Behind them, Goat Rodeo surfed down a six-foot growler, buried its bows, and flipped, with Flanagan falling on Youtz’s face and bloodying his nose. Swinging the mast back into the wind, they reached the sea buoy off Marina Hemingway an hour and a half later, at 6:30 p.m., to take third—out of three remaining boats.
The sailors were exhausted at customs, but there was little time to rest. They had three days to recover and repair their Hobies before sailing against members of Cuba’s national teams in a regatta off the Malecon, Havana’s seawall.

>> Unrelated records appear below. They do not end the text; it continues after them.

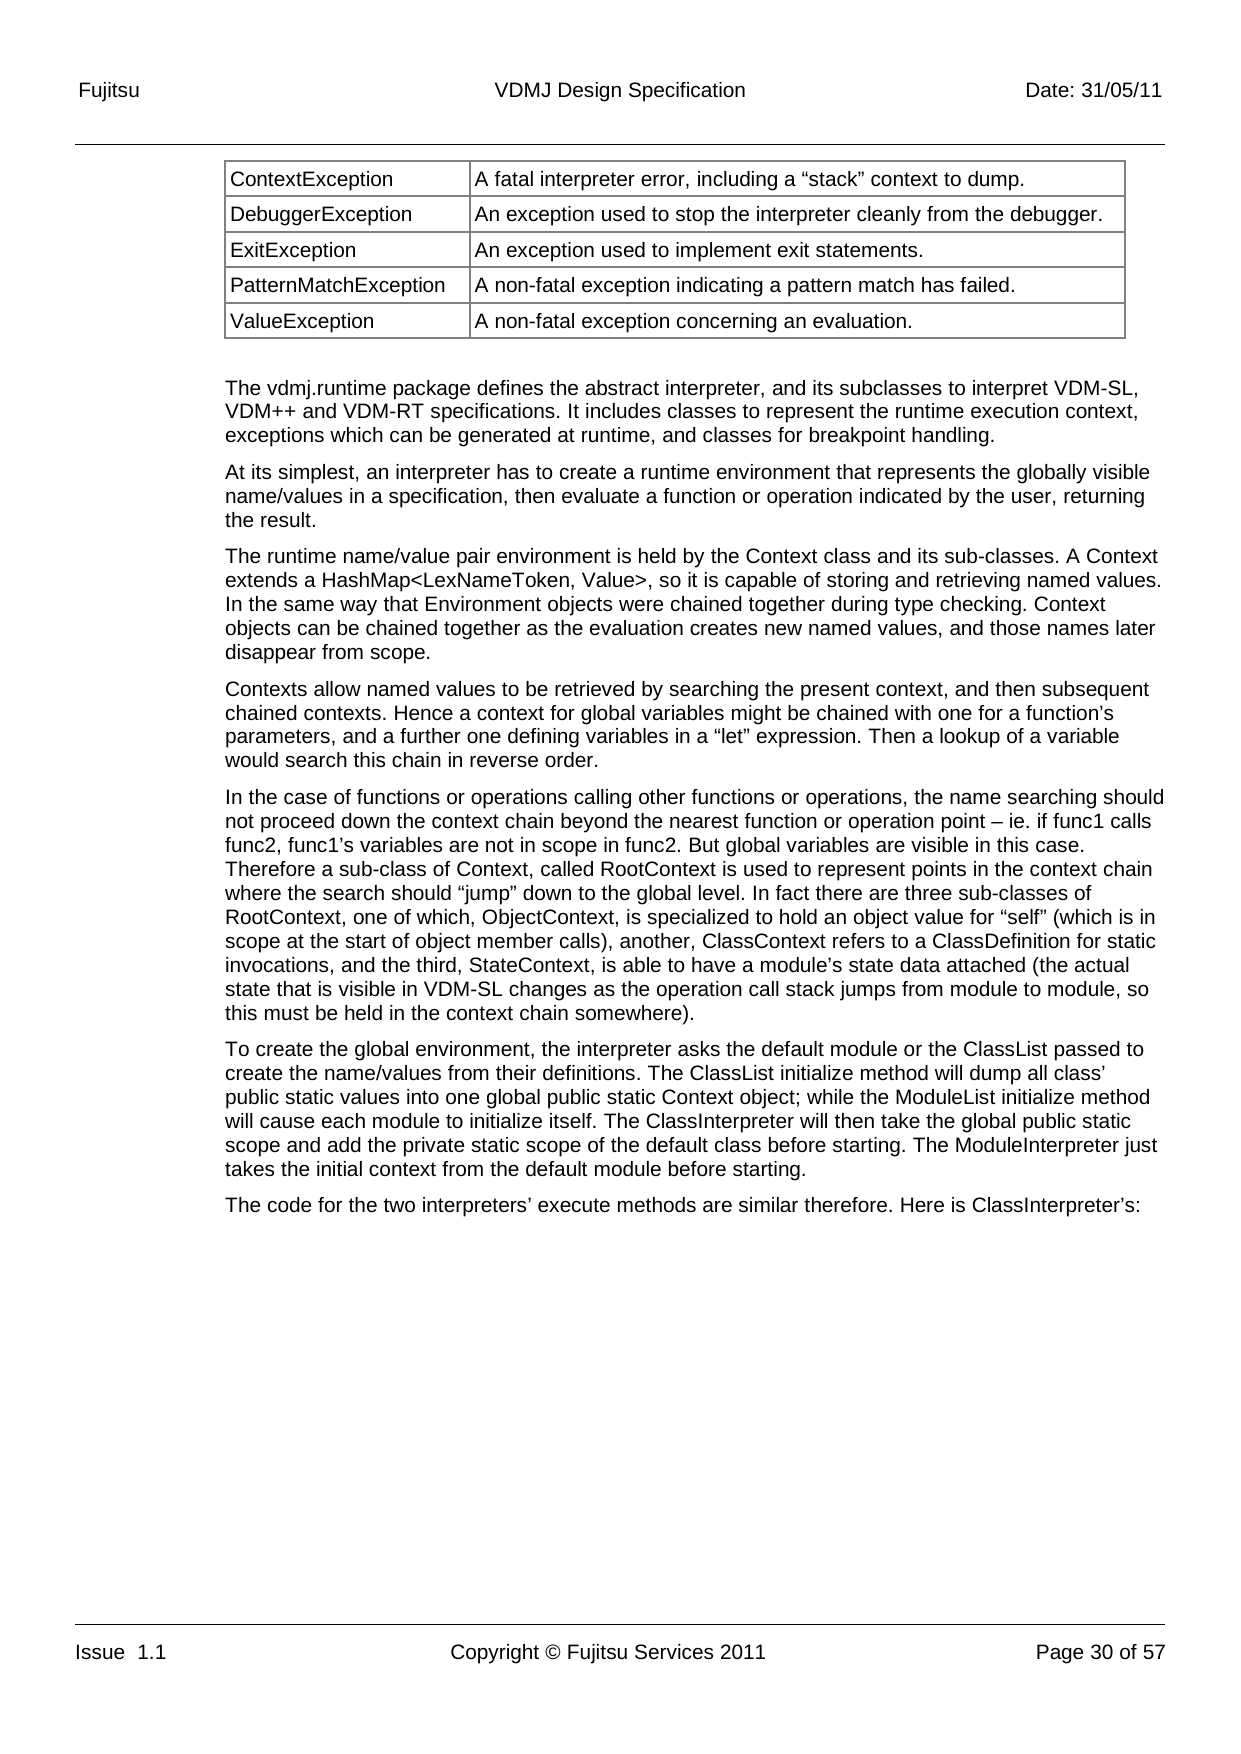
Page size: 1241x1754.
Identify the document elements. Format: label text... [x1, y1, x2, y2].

table_cell PatternMatchException [226, 268, 469, 302]
text To create the global environment, the interpreter asks the default module or the ClassList passed to create the name/values from their definitions. The ClassList initialize method will dump all class’ public static values into one global public static Context object; while the ModuleList initialize method will cause each module to initialize itself. The ClassInterpreter will then take the global public static scope and add the private static scope of the default class before starting. The ModuleInterpreter just takes the initial context from the default module before starting. [225, 1037, 1165, 1181]
text In the case of functions or operations calling other functions or operations, the name searching should not proceed down the context chain beyond the nearest function or operation point – ie. if func1 calls func2, func1’s variables are not in scope in func2. But global variables are visible in this case. Therefore a sub-class of Context, called RootContext is used to represent points in the context chain where the search should “jump” down to the global level. In fact there are three sub-classes of RootContext, one of which, ObjectContext, is specialized to hold an object value for “self” (which is in scope at the start of object member calls), another, ClassContext refers to a ClassDefinition for static invocations, and the third, StateContext, is able to have a module’s state data attached (the actual state that is visible in VDM-SL changes as the operation call stack jumps from module to module, so this must be held in the context chain somewhere). [225, 785, 1165, 1025]
text At its simplest, an interpreter has to create a runtime environment that represents the globally visible name/values in a specification, then evaluate a function or operation indicated by the user, returning the result. [225, 460, 1165, 532]
table_cell ValueException [226, 304, 469, 337]
table_cell A non-fatal exception concerning an evaluation. [471, 304, 1124, 337]
table_cell DebuggerException [226, 197, 469, 231]
text The runtime name/value pair environment is held by the Context class and its sub-classes. A Context extends a HashMap<LexNameToken, Value>, so it is capable of storing and retrieving named values. In the same way that Environment objects were chained together during type checking. Context objects can be chained together as the evaluation creates new named values, and those names later disappear from scope. [225, 544, 1165, 664]
table_cell A fatal interpreter error, including a “stack” context to dump. [471, 162, 1124, 195]
text The vdmj.runtime package defines the abstract interpreter, and its subclasses to interpret VDM-SL, VDM++ and VDM-RT specifications. It includes classes to represent the runtime execution context, exceptions which can be generated at runtime, and classes for breakpoint handling. [225, 376, 1165, 448]
table_cell ExitException [226, 233, 469, 266]
table_cell An exception used to stop the interpreter cleanly from the debugger. [471, 197, 1124, 231]
table_cell ContextException [226, 162, 469, 195]
table_cell A non-fatal exception indicating a pattern match has failed. [471, 268, 1124, 302]
text Contexts allow named values to be retrieved by searching the present context, and then subsequent chained contexts. Hence a context for global variables might be chained with one for a function’s parameters, and a further one defining variables in a “let” expression. Then a lookup of a variable would search this chain in reverse order. [225, 677, 1165, 773]
text The code for the two interpreters’ execute methods are similar therefore. Here is ClassInterpreter’s: [225, 1193, 1165, 1217]
table_cell An exception used to implement exit statements. [471, 233, 1124, 266]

The list of repairs was long: Only two of the Hobies had completed the crossing entirely intact. But the Cuban competitors—most of them teenagers—were eager to help, scavenging parts from the wreckage of O’Connor and O’Bryan’s boat, employing ingenuity and repurposing practices prevalent in a country where American cars from the 1950s are still in service. With fiberglass and epoxy, they helped the Americans patch holes on the hulls. They sanded. They tightened the trampolines.

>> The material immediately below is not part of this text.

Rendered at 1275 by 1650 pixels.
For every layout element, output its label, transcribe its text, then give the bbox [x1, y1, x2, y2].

Meanwhile, the sailors toured the city. In the bars of Habana Vieja, they heard salsa, mambo, and, always, “Guantanamera.” (Weatherby, in his Tom Waits growl, changed its lyrics to “One-ton-a-ganja.”) They pursued Hemingway, whose ghost is everywhere in Cuba. They cruised the long curve of the Malecon in an aqua 1953 Chevy Deluxe convertible, inhaling the sea and smoke from a Cohiba.

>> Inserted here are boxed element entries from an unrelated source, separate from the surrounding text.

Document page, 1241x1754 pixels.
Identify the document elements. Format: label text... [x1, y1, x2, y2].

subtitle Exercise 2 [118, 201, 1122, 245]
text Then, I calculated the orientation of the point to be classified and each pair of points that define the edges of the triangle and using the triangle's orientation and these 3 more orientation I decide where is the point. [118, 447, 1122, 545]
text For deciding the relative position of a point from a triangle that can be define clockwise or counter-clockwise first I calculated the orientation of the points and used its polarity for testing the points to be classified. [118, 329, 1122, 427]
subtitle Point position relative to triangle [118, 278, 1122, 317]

In time capsule Cuba, they recorded change.
“One thing I noticed on this trip was the lack of large billboards espousing the party line,” said Bellenger. “You don’t see a lot of ‘socialism or death’ or ‘capitalistic imperial pig’ billboards.”
The Cuban sailors easily swept the regatta. After all, the Hobie captains were “a bunch of water kooks enjoying a beautiful day,” as Johnny Dread said.
Finally, on Tuesday, May 19, beneath brilliant nimbus skies, the surviving refitted Hobie fleet raced members of the Cuban national team on a course between the U.S. Special Interests Section building—which on Monday, July 20, was reestablished as the U.S. embassy after 54 years—and the grand Hotel Nacional, operated by the likes of Meyer Lansky and Lucky Luciano before the revolutionaries expelled the gangsters.
The Cuban sailors easily swept the regatta. After all, the Hobie captains were “a bunch of water kooks enjoying a beautiful day,” as Johnny Dread said.
After the race, Jose Miguel Diaz Escrich, a former naval office and current commodore of the Hemingway International Yacht Club, led an awards ceremony. He favored double-breasted blue blazers and boat shoes and spoke in the stentorian tones of a Latin American military leader. “It was a real challenge to come here,” he said through a translator. “I think the people coming across, the Hobie Cat racers, their motivation to face strong wind and waves was amazing.”
“We are right in history!” he said, poking the air with his index finger. “We are riding in a boat of history between Key West and Havana, contributing to a relationship between the U.S. and Cuba to bring down a policy in which hatred has been the leader. Take down hatred and put love instead!”
The next day, the commodore led the American fleet on a historic parade into Havana Harbor, where crowds of Habaneros yelled from shore. The Bella Donna, he said, was the first boat under the American flag in Havana Harbor in some 50 years.